■ **Document text**:
Introduction

Since the last edition of this book was published, advances in our understanding of the basic mechanisms of cancer have continued to inform and refine clinical approaches to prevention and therapy. New prognostic and predictive markers derived from molecular biology can now pinpoint specific genetic changes in particular tumors or detect occult malignant cells in normal tissues, leading to improved technologies for tumor screening and early detection. Diagnostic approaches have expanded from morphologic criteria and single gene analysis to whole genome technologies imported from other biological disciplines. A new systemic vision of cancer is emerging in which the importance of individual mutation has been superseded by an appreciation for higher order organization that is disrupted by complex interactions of disease-associated factors and gene-environmental parameters that affect tumor cell behavior. Results from these cross-disciplinary investigations underscore the complexity of carcinogenesis and have profoundly influenced the design of strategies for both cancer prevention and advanced cancer therapy.

■ **What to do**:
1 > List every diagnostic approach that the introduction on cancer names.
2 > Extend the introduction on cancer research beyond its last sentence.
The items come from a separate source.

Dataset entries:

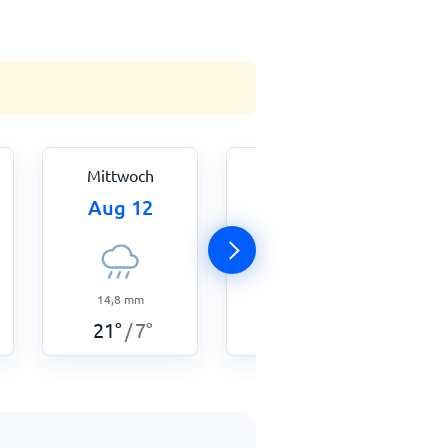
Mittwoch
Donnerstag
Aug 12
Aug 13
14,8
mm
5
mm
21
°
7
°
21
°
8
°
/
/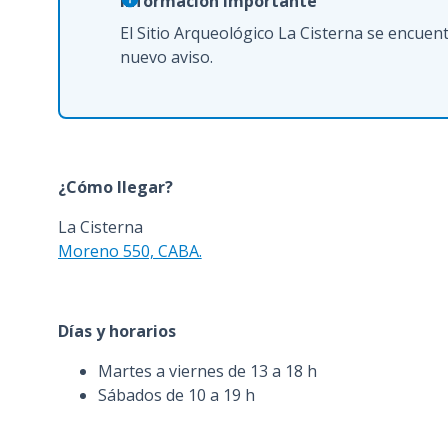
Información importante
n
El Sitio Arqueológico La Cisterna se encue
c
nuevo aviso.
i
p
a
l
¿Cómo llegar?
La Cisterna
Moreno 550, CABA.
Días y horarios
Martes a viernes de 13 a 18 h
Sábados de 10 a 19 h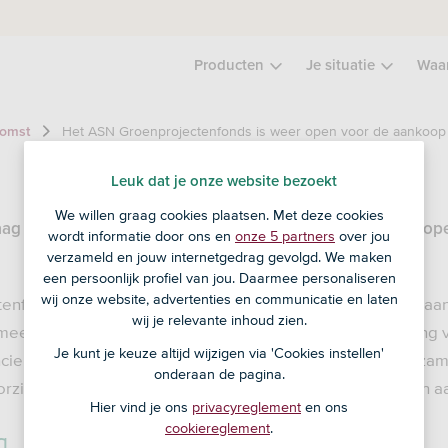
Producten
Je situatie
Waa
Het ASN Groenprojectenfonds is weer open voor de aankoop
komst
Leuk dat je onze website bezoekt
We willen graag cookies plaatsen. Met deze cookies
ag 16 maart 2022 is het ASN Groenprojectenfonds weer op
wordt informatie door ons en
onze 5 partners
over jou
verzameld en jouw internetgedrag gevolgd. We maken
een persoonlijk profiel van jou. Daarmee personaliseren
wij onze website, advertenties en communicatie en laten
enfonds belegt minstens 70% van het fondsvermogen in a
wij je relevante inhoud zien.
ee draagt het fonds bij aan het behoud en de verbetering v
Je kunt je keuze altijd wijzigen via 'Cookies instellen'
anciert projecten in onder andere duurzaam bouwen, duurza
onderaan de pagina.
rziening. Het fonds belegt in onderhandse leningen en in a
Hier vind je ons
privacyreglement
en ons
cookiereglement
.
g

■ **Answers for each item**:
1 >
morphologic criteria
single gene analysis
whole genome technologies

2 >
This overview will serve as a foundation of conceptual and technical information for understanding the exciting new advances in cancer research described in subsequent chapters. Since the discovery of oncogenes, which provided the first concrete evidence of the genetic basis of cancer, applications of advanced molecular techniques and instrumentation have yielded new insights into normal cell biology as well. A basic fluency in molecular biology has become a necessary prerequisite for clinical oncologists, because many of the new diagnostic and prognostic tools currently in use rely on these fundamental principles of gene, protein, and cell function.

Our Unstable Heredity

Cancer genetics classically has relied on the candidate-gene approach, which entails detecting acquired or inherited changes in specific genetic loci accumulated in a single cell; the cell then proliferates to produce a tumor composed of the cell’s identical clonal progeny. During the early steps of tumor formation, mutations that lead to an intrinsic genetic instability allow additional deleterious genetic alterations to accumulate. These genetic changes confer selective advantages on tumor cell clones by disrupting control of cell proliferation. The identification of specific mutations that characterize a tumor cell has proved invaluable for analyzing the neoplastic progression and remission of the disease. The emergence of cancer cells is a by-product of the necessity for continuous cell division and DNA replication to maintain organ functionality throughout the life cycle.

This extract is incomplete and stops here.